Forty-five percent of the respondents in this LGBTQ health survey reported being hungry in the last year. This number came from the Rainbow Health Initiative (RHI)’s 2016 Voices of Health survey, which collects data about a variety of health issues within the LGBTQ communities, including information about tobacco use, homelessness, general health access and food security.
John Parker-Der Boghossian, the Equity & Inclusion Education Manager at RHI, said the Voices of Health survey provides much-needed perspective about how different communities are affected differently by the health care system, especially because there is so much misinformation when it comes to LGBTQ communities.
It is paramount to consider food when talking about health, which is why RHI started asking about food security in 2012.
Hunger can be the result of many systemic circumstances, but there’s an added layer for the LGBTQ communities: Because of challenges with acceptance from loved ones, many LGBTQ folks who come across financial challenges don’t have a safety net. “Some folks can’t rely on family to support them through things,” John said. “We have disproportionately high numbers of LGBTQ homeless youth, and we have high numbers of homeless adults.”
As an LGBTQ person grows older and works to get established, they may face additional challenges. “Especially if someone is transgender, they tend to experience troubles in the workplace because employers don’t know how to handle that,” John said, “so the trans person ends up bouncing from job to job. And that creates stress and instability for folks.”

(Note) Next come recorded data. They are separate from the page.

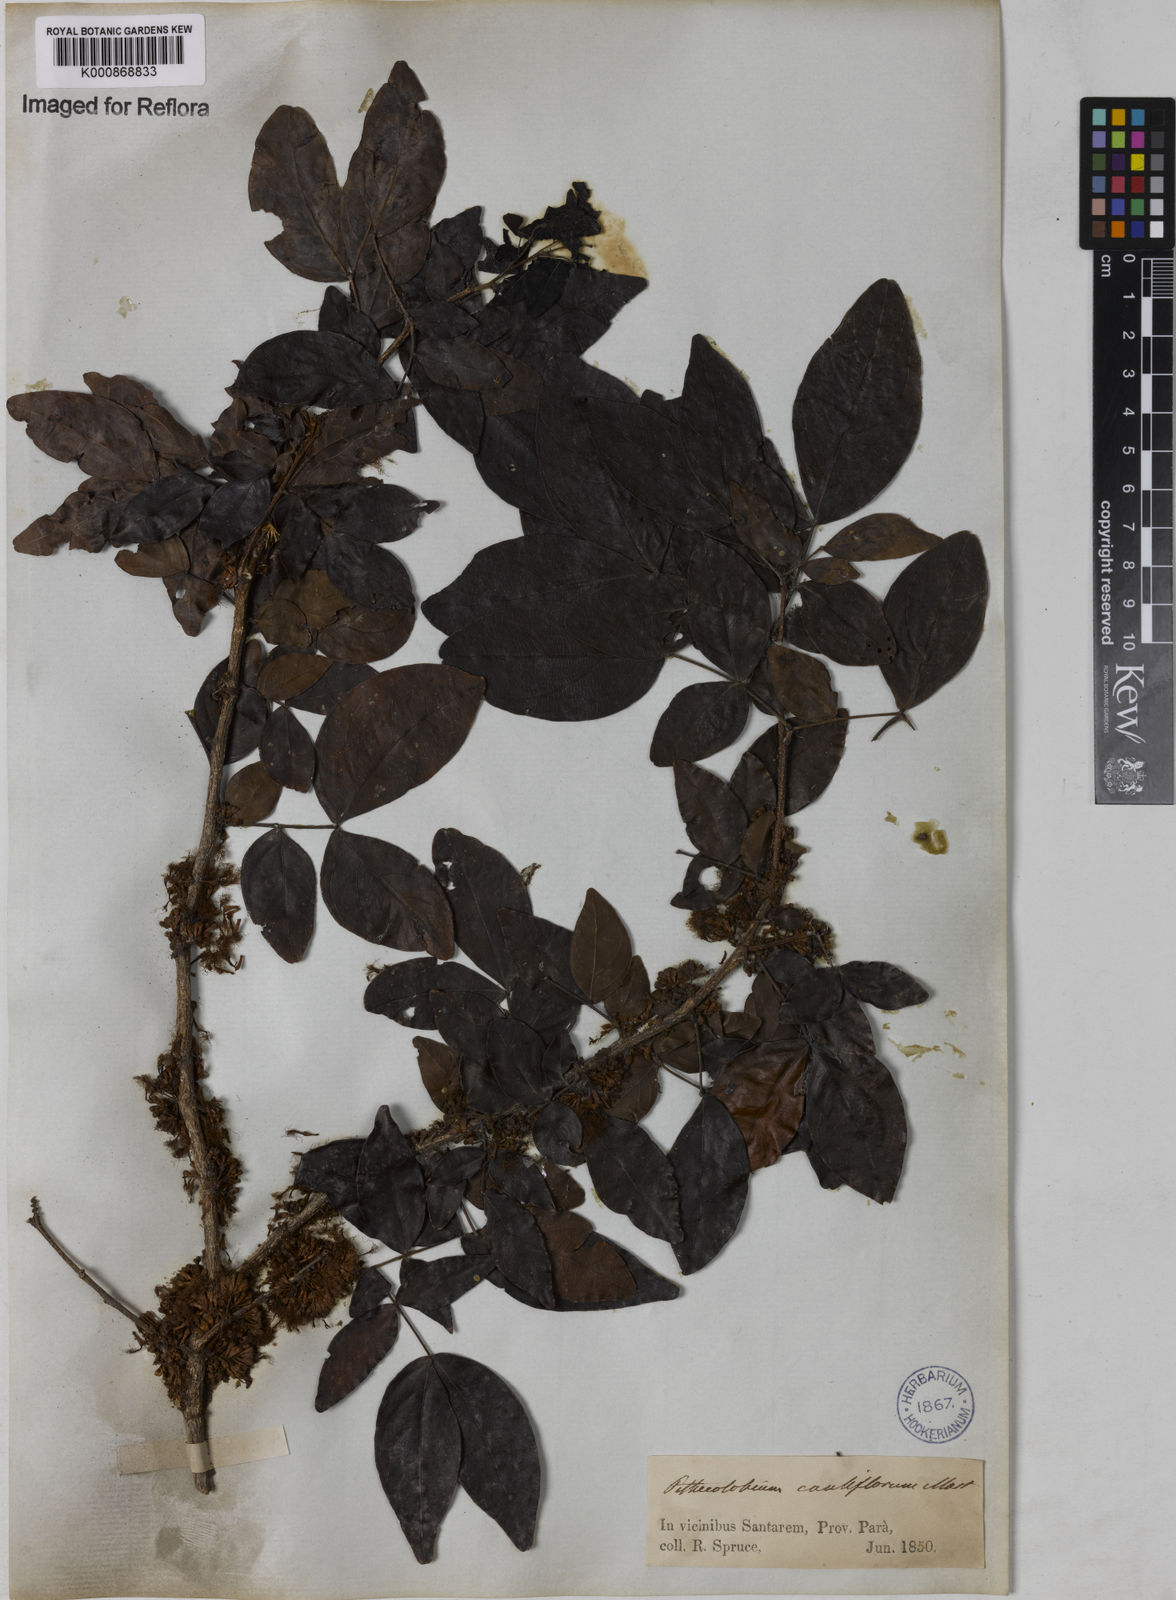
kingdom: Plantae
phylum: Tracheophyta
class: Magnoliopsida
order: Fabales
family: Fabaceae
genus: Zygia
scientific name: Zygia
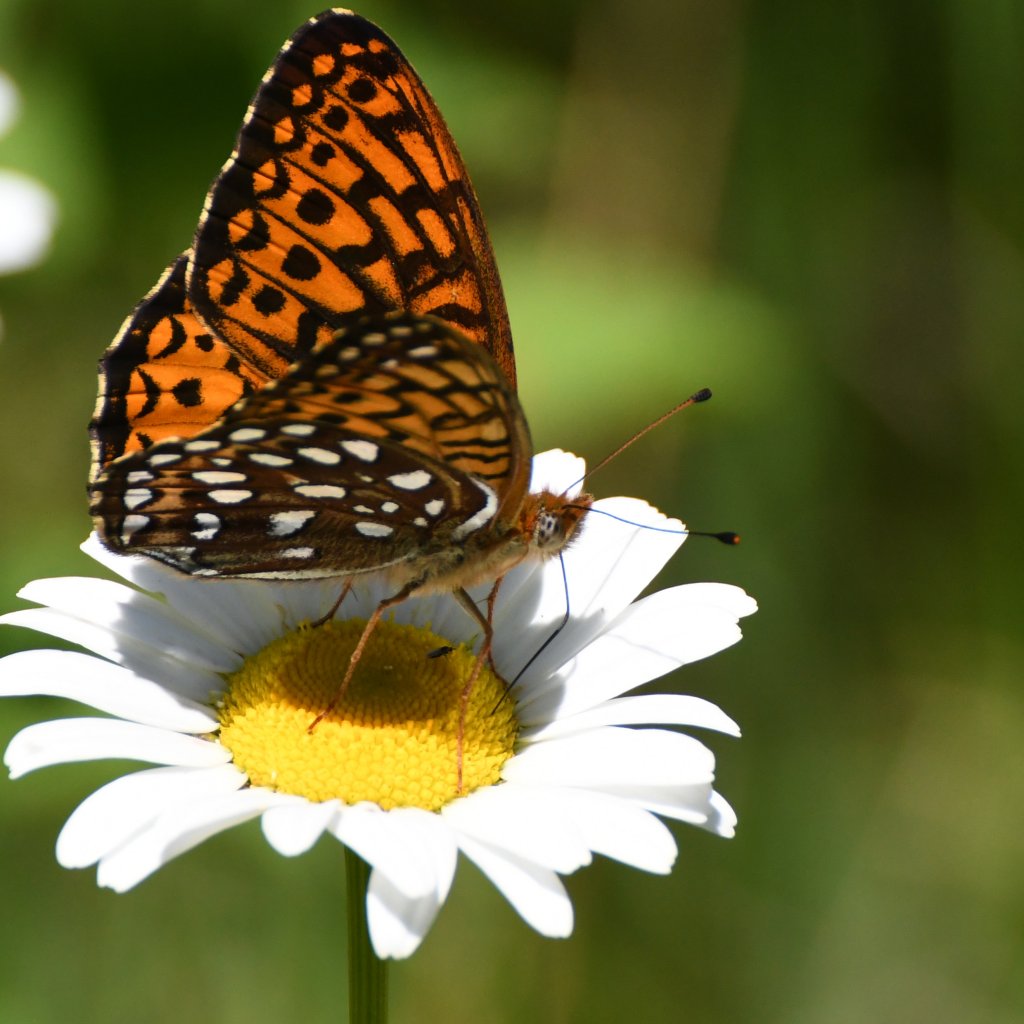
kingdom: Animalia
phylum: Arthropoda
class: Insecta
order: Lepidoptera
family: Nymphalidae
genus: Speyeria
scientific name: Speyeria atlantis
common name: Atlantis Fritillary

From Tanya’s experience, the difference is palpable: “As soon as they realize you’re trans, you see their face changes; everything stops right there,” Tanya told the New York Times.

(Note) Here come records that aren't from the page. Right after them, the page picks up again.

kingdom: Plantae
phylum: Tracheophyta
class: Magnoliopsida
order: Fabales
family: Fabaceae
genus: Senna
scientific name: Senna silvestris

It’s cyclical, and one of the biggest barriers for LGBTQ folks when overcoming this barrier is that some Minnesotans don’t believe there’s a problem in the first place. “There’s a mythology of affluence in the queer communities,” John said. “But that just isn’t true. For some, it is much better, but for some, it is very much not. We have two trans people running for city council, but at the same time, we have trans folks being denied care because of their identity in the metro area.”
“There’s this [false] singular narrative when listening to policymakers,” John added, “that LGBTQ communities don’t need SNAP or other food assistance because they don’t have [children of their own] so they have disposable incomes.”
Even if food insecure LGBTQ Minnesotans could really use food assistance, John said, they likely won’t because of the stigma. “They don’t want to visit a food pantry because they don’t want a handout—they don’t want to enroll in SNAP because they don’t want a handout,” John said. “They’ve internalized this belief that if you’re getting assistance, somehow they’re lesser. They’re deliberately not accessing resources because of that belief.”
No person should be hungry—not a single neighbor. Second Harvest Heartland is proud to support our neighbors, inclusive of all identities and backgrounds through being part of the Pride parade and working to reduce stigma associated with getting food assistance.